Эта женщина все знает о Рахманинове, подумала Эвелин, а вслух спросила:
— Думаете, собаки понимают музыку?
Дейзи засмеялась.
— Не знаю.
— Вы давно сюда ходите? — спросила Эвелин.
— О да. Я родилась за углом, на Кармелита-авеню, почти полвека назад. Мне было почти пятнадцать, когда он стал здесь жить.
— Вы это помните?
— Так ясно, будто это было вчера.
— Пожалуйста, расскажите.
— Я занималась игрой на фортепиано, и моя учительница сказала, что Рахманинов уже живет в Ьеверли-Хиллз. Потом родители услышали, что он переезжает сюда, и я стала каждый день проезжать мимо дома на велосипеде.
— Вы видели переезд?
— Да. Это был хмурый июньский день. Я вернулась домой из школы около трех, села на велосипед и, как только повернула на Элм-драйв с Кармелита-авеню, увидела два огромных фургона. Они были просто гигантские. Я остановилась через дорогу и стала смотреть. Мне хотелось увидеть, сколько у него фортепиано.
— Увидели?
— Да. Из фургонов показались два больших черных корпуса на ремнях, как гробы. Трое мужчин из другого фургона, поменьше, стали их заносить. Другие грузчики фортепиано не трогали. Те трое мужчин со сжатыми кулаками не велели другим прикасаться к этому грузу.

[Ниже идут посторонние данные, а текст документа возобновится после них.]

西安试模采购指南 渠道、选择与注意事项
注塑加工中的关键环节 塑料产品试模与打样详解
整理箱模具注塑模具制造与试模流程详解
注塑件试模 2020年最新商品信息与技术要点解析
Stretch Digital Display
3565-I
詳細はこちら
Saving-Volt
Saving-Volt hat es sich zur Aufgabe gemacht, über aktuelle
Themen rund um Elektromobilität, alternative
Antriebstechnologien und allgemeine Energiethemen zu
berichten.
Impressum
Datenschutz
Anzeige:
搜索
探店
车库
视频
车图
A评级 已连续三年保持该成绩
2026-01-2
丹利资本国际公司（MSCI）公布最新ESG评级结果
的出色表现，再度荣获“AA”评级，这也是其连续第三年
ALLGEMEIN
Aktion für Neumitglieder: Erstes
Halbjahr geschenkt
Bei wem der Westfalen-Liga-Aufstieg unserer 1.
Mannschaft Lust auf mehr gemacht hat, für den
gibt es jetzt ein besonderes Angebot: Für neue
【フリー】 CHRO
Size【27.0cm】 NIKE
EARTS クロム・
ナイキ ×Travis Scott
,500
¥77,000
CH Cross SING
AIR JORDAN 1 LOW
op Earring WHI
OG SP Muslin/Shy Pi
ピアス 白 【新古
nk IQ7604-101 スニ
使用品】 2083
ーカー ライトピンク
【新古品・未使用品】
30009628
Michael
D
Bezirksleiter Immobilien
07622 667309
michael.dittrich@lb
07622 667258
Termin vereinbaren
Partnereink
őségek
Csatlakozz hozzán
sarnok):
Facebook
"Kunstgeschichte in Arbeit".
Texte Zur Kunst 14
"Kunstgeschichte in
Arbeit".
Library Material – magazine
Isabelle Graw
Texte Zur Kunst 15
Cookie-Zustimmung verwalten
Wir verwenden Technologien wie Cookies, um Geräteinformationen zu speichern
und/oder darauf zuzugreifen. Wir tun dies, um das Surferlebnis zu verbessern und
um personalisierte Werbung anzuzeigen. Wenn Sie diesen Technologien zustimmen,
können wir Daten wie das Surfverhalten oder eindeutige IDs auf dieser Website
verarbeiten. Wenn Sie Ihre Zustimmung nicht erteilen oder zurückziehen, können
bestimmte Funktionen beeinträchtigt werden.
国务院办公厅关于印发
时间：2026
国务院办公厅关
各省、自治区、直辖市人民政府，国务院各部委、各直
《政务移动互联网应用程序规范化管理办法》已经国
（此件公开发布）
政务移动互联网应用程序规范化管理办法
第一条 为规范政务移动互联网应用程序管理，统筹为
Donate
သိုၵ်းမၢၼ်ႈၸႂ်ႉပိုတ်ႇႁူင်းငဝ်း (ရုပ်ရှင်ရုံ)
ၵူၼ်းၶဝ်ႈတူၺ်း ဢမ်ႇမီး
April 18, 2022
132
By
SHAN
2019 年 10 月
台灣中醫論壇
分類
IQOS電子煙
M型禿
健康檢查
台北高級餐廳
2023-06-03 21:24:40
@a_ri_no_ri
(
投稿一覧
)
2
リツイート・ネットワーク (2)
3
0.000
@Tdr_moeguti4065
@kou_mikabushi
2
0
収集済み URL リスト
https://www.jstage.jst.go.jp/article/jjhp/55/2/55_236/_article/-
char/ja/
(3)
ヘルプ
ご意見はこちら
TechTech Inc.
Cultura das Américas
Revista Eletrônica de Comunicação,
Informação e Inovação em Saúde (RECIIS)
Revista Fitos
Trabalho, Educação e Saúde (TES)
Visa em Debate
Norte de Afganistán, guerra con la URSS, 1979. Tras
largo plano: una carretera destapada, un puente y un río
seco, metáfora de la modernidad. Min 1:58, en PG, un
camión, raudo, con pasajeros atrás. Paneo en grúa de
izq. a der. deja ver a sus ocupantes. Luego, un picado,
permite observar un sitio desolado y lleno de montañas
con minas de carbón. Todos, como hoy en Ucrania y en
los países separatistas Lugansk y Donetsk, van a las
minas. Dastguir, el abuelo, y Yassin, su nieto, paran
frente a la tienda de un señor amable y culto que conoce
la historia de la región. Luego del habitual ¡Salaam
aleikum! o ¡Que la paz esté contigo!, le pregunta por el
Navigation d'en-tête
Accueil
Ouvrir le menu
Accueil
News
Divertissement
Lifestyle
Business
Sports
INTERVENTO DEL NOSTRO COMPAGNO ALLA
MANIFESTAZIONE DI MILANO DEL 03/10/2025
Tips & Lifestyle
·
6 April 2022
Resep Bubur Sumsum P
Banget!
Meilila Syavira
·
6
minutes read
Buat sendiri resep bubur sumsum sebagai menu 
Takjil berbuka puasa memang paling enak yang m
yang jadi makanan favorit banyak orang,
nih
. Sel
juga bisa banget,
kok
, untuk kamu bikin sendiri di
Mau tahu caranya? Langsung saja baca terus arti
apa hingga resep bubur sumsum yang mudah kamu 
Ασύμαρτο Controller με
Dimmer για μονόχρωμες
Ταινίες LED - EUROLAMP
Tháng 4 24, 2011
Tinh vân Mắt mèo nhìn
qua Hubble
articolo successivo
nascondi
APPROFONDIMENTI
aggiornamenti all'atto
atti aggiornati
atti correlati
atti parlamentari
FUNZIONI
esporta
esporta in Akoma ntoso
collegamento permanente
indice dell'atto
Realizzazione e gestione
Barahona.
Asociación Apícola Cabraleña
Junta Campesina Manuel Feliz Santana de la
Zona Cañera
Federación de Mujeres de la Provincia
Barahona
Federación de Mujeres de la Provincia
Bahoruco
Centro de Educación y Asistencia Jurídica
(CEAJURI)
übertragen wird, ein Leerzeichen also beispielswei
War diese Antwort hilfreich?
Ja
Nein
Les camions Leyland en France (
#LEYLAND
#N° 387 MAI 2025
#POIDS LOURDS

— Наверняка мало кто еще может похвастаться, что это видел, — заверила ее Эвелин.
— Вы знаете, кто такой Рахманинов? — спросила Дейзи, как будто только что осознала, что разговаривает с незнакомкой, которая, может быть, вообще о нем не слышала.
— О да, конечно.
— Значит, вы играете на фортепиано? — почти по-детски спросила Дейзи.
— Да, — ответила Эвелин, — и я много раз ходила по этой улице, но не встречала никого, кто бы о нем знал.
— Мне известно много людей, которые о нем знают, — убедительно ответила Дейзи. — Тем, кто был тогда подростком, уже по пятьдесят. Все здесь, кто в этом возрасте, знают, что рядом жили эти чокнутые русские.
— Чокнутые?
— Они с кулаками защищали свое личное пространство. Я проезжала мимо каждый день. Видела, как жена ходит по делам, и она даже ни разу мне не улыбнулась.
— А чего вы ожидали?
— Я надеялась, она пустит меня внутрь послушать, но она никогда не пускала. Дала мне от ворот поворот. Чуть не убила взглядом.
— А вы видели, чтобы он когда-нибудь выходил по делам? — быстро сориентировалась Эвелин.